After Malaya's independence in 1957, the George Town City Council faced the challenge of providing affordable housing for the urban poor. A significant number of the city's residents lived in substandard houses within urban kampongs and shophouses. According to a councillor at the time, "there are about 30 kampongs within George Town's limits with about 5,539 substandard houses inhabited by approximately 50,153 people. In about 19 kampongs the Malays are predominant and in the rest there is a mixture of Malays/Chinese and Malays/Indians".

The George Town City Council sought to address affordable housing as a crucial electoral issue, particularly after the Labour Party retained control in the 1959 local election.

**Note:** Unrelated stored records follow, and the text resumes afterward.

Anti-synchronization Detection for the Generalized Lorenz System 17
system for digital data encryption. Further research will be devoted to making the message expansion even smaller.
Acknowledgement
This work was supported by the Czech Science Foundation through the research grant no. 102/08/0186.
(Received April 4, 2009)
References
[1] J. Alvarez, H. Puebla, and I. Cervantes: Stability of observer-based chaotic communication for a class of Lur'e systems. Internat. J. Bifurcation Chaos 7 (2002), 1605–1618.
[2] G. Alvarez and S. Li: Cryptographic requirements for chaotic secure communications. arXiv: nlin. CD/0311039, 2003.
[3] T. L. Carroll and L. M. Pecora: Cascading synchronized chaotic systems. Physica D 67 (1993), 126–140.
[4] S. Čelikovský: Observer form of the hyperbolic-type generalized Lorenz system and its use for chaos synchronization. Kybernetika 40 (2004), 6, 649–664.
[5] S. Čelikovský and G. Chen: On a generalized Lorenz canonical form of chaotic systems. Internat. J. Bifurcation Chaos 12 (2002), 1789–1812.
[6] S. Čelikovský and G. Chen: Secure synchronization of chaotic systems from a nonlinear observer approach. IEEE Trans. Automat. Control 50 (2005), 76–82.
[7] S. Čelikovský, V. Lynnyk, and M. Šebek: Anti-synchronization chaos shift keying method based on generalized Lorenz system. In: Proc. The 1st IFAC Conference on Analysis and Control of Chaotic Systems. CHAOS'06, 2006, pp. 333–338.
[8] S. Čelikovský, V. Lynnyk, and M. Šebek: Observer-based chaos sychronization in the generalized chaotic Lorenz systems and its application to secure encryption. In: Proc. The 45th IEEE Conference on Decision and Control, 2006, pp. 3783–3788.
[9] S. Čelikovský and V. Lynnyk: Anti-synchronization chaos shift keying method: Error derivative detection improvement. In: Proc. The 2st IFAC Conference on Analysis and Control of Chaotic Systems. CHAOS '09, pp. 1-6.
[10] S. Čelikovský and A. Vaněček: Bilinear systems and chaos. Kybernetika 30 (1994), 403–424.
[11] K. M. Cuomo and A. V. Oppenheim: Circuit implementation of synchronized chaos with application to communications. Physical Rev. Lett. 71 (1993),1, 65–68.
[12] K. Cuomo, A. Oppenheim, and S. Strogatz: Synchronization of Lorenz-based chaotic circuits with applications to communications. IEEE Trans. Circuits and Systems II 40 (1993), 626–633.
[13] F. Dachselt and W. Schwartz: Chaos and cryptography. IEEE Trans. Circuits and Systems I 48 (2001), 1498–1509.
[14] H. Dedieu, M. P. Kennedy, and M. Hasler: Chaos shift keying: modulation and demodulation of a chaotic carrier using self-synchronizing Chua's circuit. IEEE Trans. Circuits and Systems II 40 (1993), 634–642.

As part of their efforts, the city government initiated People's Court, the first low-cost public housing project in Malaya. The project consisted of three blocks of four-storey walk-up flats arranged in an 'L' shape within the city centre's Chinatown. These blocks include 26 shoplots, ranging from 136 sqft to 582 sqft, along with 79 residential units, ranging between 438 sqft to 506 sqft.

Since its completion in 1961, People's Court has served as a major source of low-cost housing within George Town's central business district. In spite of the continuing depopulation of the city centre, People's Court remains one of the few inhabited residential areas within the locality. The three blocks are currently owned and managed by the Penang Island City Council, which succeeded the George Town City Council.